- Texte de référence
***

Sétif : Une répression massive

De notre correspondant : Farouk Zoghbi

Les années passent et les séquelles du génocide imposé au peuple algérien, à Sétif, Guelma, Kherrata et d’autres localités du pays par la soldatesque française en ce mardi 8 mai 1945 et tout au long de ce mois, sont plus que jamais vivaces dans la mémoire de ceux qui ont survécu à ces horribles massacres.

Des citoyens qui se souviennent et qui n’ont jamais oublé s’apprêtent 78 ans après, à commémorer une fois encore dans la dignité, la journée nationale de la Mémoire, instituée depuis 2020 par le président Abdelmadjid Tebboune.
Un jour, un mardi pas comme les autres, noyé dans le sang de milliers d’Algériens sortis pour revendiquer pacifiquement le droit à la liberté et à l’indépendance et que les milices fascistes, constituées de colons vichystes appuyés par des unités de l’armée coloniale, massacrèrent sans foi ni loi des populations.

***

- Données
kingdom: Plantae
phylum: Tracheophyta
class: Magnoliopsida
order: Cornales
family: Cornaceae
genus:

***

- Tâches demandées
1. Recopiez le passage de l'article sur Sétif qui va de « De notre correspondant » jusqu'à « loi des populations. ».
2. D'après l'article sur Sétif, depuis quelle année la journée nationale de la Mémoire est-elle instituée ?

- Solutions
1.
De notre correspondant : Farouk Zoghbi

Les années passent et les séquelles du génocide imposé au peuple algérien, à Sétif, Guelma, Kherrata et d’autres localités du pays par la soldatesque française en ce mardi 8 mai 1945 et tout au long de ce mois, sont plus que jamais vivaces dans la mémoire de ceux qui ont survécu à ces horribles massacres.

Des citoyens qui se souviennent et qui n’ont jamais oublé s’apprêtent 78 ans après, à commémorer une fois encore dans la dignité, la journée nationale de la Mémoire, instituée depuis 2020 par le président Abdelmadjid Tebboune.
Un jour, un mardi pas comme les autres, noyé dans le sang de milliers d’Algériens sortis pour revendiquer pacifiquement le droit à la liberté et à l’indépendance et que les milices fascistes, constituées de colons vichystes appuyés par des unités de l’armée coloniale, massacrèrent sans foi ni loi des populations.

2. Depuis 2020.